City Council President Ed Flynn is calling for the Boston Public Health Commission to conduct an investigation, after authorities discovered a 2-year-old boy spent a night in the violent, drug-ridden Mass and Cass zone.
The toddler was seen inside a car parked in a lot on Massachusetts Avenue last Thursday night, with his mother asleep behind the wheel, but it wasn’t until past 8 a.m. the following morning that a street outreach worker alerted authorities about a woman with a “baby” on Southampton Street, a Boston Police report states.
Southampton and its surrounding areas, the report notes, “are known for the avid use of drugs, illegal drug sales, human trafficking and violence.”
“I think it’s a troubling development,” Flynn told the Herald Monday. “I want to first acknowledge the professionalism of our first responders, but having a child in the Mass and Cass zone is horrific, and it’s certainly child endangerment.”
Flynn sent an email to Dr. Bisola Ojikuto, executive director of the Boston Public Health Commission, on Monday night, requesting an investigation into the matter, to determine how long and how often the child has been there.

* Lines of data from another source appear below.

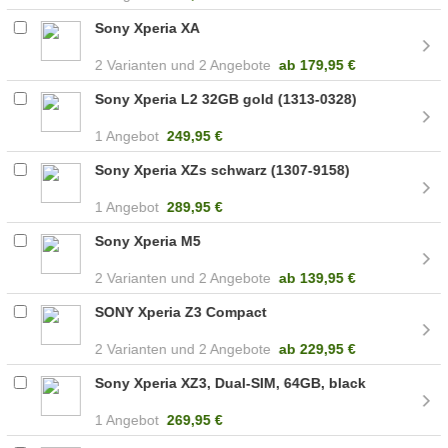
Sony Xperia XA
2
2 Angebote
ab
179,95 €
Sony Xperia L2 32GB gold (1313-0328)
1 Angebot
249,95 €
Sony Xperia XZs schwarz (1307-9158)
1 Angebot
289,95 €
Sony Xperia M5
2
2 Angebote
ab
139,95 €
SONY Xperia Z3 Compact
2
2 Angebote
ab
229,95 €
Sony Xperia XZ3, Dual-SIM, 64GB, black
1 Angebot
269,95 €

He also wants to know whether this was an isolated incident or if other children have been found in the area, including underneath the tents on Atkinson Street.
The BPHC deferred comment to the Department of Children and Families, which has taken custody of the child, and to the report provided by Boston Police. A spokesperson for DCF said it has received a 51A child abuse or neglect form for the incident, and “is investigating.”
According to the police report, the 34-year-old woman stated she was on Southampton Street last Friday morning because her car was towed from a McDonald’s parking lot, at 870 Mass. Ave., the night before.
The woman claimed to have spent much of the night with her son at Boston Medical Center, to stay warm and charge her phone. She said she left the hospital at approximately 6:30 a.m., and headed toward Topeka Street to get “dosed” at a methadone clinic, the Boston Comprehensive Treatment Center, the report states.
Police were informed by security officers, however, that the woman was seen on Atkinson Street last Thursday night, “pushing a stroller with a baby inside of it.” She was also seen at the nearby Alltown gas station, “nodding off” by a gas tank the following morning, at 7:35 a.m., with her child present, the report states.
Officers had also been alerted to a woman who was apparently asleep behind the wheel of her car in the McDonald’s parking lot shortly after 9:30 p.m. Thursday. Her car was towed for an expired registration, the report states.
It wasn’t until past 8 a.m. the following morning that the woman and toddler’s presence at Mass and Cass was called into authorities by a street outreach worker, the report states.
Tania Del Rio, the city’s Mass and Cass coordinator, said at a Monday Council hearing that the incident was called in “as soon as staff laid eyes on the child.” He spent the night there, she said.
The woman was questioned by police and a fire lieutenant in front of the nearby fire department headquarters on Southampton Street. She had previously been accompanied by a man “who was under the influence of an unknown substance,” Fire Lt. Gary Cullinane told officers.
The man, identified as the boy’s father, was not on scene when police arrived. Albert Giannini, 37, was later arrested on two active warrants, charging him with operating under the influence of a controlled substance and possession of a Class A drug, a category that includes heroin, cocaine, ecstasy and LSD.
At the time of the interview, police and fire personnel noted how cold it was. The toddler was wearing only a single layer, despite the temperature being between 40 and 45 degrees, the report states.
Due to the inconsistencies in the woman’s story, police could not confirm if the child had “spent the night in adequate shelter,” the report states.
“It is very disturbing to me that a child was exposed to the unsafe and unhealthy environment on Atkinson Street for an extended period of time before authorities knew and stepped in to remove them,” City Councilor Erin Murphy told the Herald. “It highlights the public health and safety emergency that has been happening in the area for a very long time now.”
Flynn said Atkinson Street was “festered with mice and rats” when he and Murphy walked through the area two weeks ago to get to the Southampton Street shelter, and he was “troubled by the open-air drug market and drug use in public.”
There are “stabbings, shootings, drug dealings, rapes and sex trafficking happening all the time and it needs to come to an end,” Murphy added.
“We can no longer ignore it and we need to use all of our public health and first responder supports to stop another child from being down on Mass and Cass,” she said.